Ils se plaisaient à croire que les bourrasques de la tempête Ciaran, en novembre, avaient emporté avec elles le mauvais œil en même temps qu’une partie de leurs cultures. Mais le norovirus, responsable de la gastro, est venu plomber un peu plus le moral des ostréiculteurs, interdisant les ventes d’huîtres d’une dizaine de zones juste avant la période faste que sont les fêtes de fin d’année pour le secteur. Philippe Le Gal, président du Comité national de conchyliculture, attend un geste de l’Etat pour venir en aide aux entreprises touchées par un virus «d’origine humaine». Et appelle à prendre enfin le problème à la source.
Après ces semaines compliquées, comment vont les ostréiculteurs ?
La période des fêtes représente 50 % de la commercialisation annuelle pour notre métier, et ces fermetures que l’on ne maîtrise pas ont provoqué une forme d’abattement chez les ostréiculteurs. Et même ceux ayant pu travailler durant les fêtes ont subi l’effet médiatique, alors que seulement dix zones ont été fermées.
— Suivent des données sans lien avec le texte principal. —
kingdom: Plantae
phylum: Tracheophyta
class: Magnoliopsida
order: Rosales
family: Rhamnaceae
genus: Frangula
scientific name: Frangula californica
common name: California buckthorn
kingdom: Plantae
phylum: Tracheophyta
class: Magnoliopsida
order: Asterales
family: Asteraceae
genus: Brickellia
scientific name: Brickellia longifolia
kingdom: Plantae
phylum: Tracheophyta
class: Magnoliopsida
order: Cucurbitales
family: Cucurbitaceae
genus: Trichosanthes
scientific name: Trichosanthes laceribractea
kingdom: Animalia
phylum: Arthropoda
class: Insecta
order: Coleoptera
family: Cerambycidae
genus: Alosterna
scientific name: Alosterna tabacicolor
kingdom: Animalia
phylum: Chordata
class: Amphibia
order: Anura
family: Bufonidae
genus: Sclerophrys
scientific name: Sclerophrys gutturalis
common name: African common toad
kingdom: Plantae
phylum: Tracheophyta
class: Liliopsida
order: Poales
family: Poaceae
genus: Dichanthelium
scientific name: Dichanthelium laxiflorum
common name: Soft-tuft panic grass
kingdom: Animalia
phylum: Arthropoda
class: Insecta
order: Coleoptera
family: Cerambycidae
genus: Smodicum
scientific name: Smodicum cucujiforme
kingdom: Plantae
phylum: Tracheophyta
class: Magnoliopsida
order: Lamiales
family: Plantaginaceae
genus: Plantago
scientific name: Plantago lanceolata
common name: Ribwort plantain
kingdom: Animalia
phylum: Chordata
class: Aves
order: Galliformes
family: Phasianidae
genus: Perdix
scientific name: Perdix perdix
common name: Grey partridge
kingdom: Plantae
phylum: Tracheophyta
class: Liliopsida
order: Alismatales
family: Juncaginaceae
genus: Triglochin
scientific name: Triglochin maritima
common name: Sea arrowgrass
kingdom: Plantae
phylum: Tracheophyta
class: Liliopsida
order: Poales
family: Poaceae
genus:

A titre de comparaison, il y en avait 35 en 2020 et l’on n’en avait pas parlé autant.
Reportage
Quelles sont les aides espérées ?
Les pertes dans le bassin d’Arcachon sont, pour l’instant, estimées à 7 millions d’euros. Il faut impérativement venir en aide aux entreprises pour éviter un dépôt de bilan massif. Contrairement aux agriculteurs, les conchyliculteurs ne sont pas propriétaires de leurs espaces de travail et l’Etat leur loue un espace maritime qui n’est pas sain. Ils pourraient au moins avoir la délicatesse de les exonérer des frais de location pour ne pas passer de «pollueur payeur» à «pollué payeur»… Les ostréiculteurs subissent cette situation alors que la cause est connue.
Quelle est-elle ?
Le norovirus est exclusivement d’origine humaine. S’il se retrouve dans le milieu marin, c’est qu’il n’a pas été traité quelque part et les sites d’assainissement des eaux usées sont en grande partie responsables. Deux rapports d’expertise ont clairement établi cette responsabilité en 2021 sur le secteur d’Auray (Morbihan) et de La Baule (Loire-Atlantique). La baie d’Auray était complètement fermée depuis une dizaine d’années avant de fonctionner normalement cette année parce que les collectivités territoriales ont investi depuis quatre ans pour rénover la station d’épuration. Et à moindre coût puisqu’elles ont bénéficié d’aides : sur les deux millions d’euros investis, seuls 25 % l’ont été directement par la communauté de communes Auray-Quiberon-Terre atlantique. Les solutions existent, et c’est aux collectivités territoriales de les mettre en place. Elles ont énormément de modalités de financement et de subventions supplémentaires possibles pour mener ces projets.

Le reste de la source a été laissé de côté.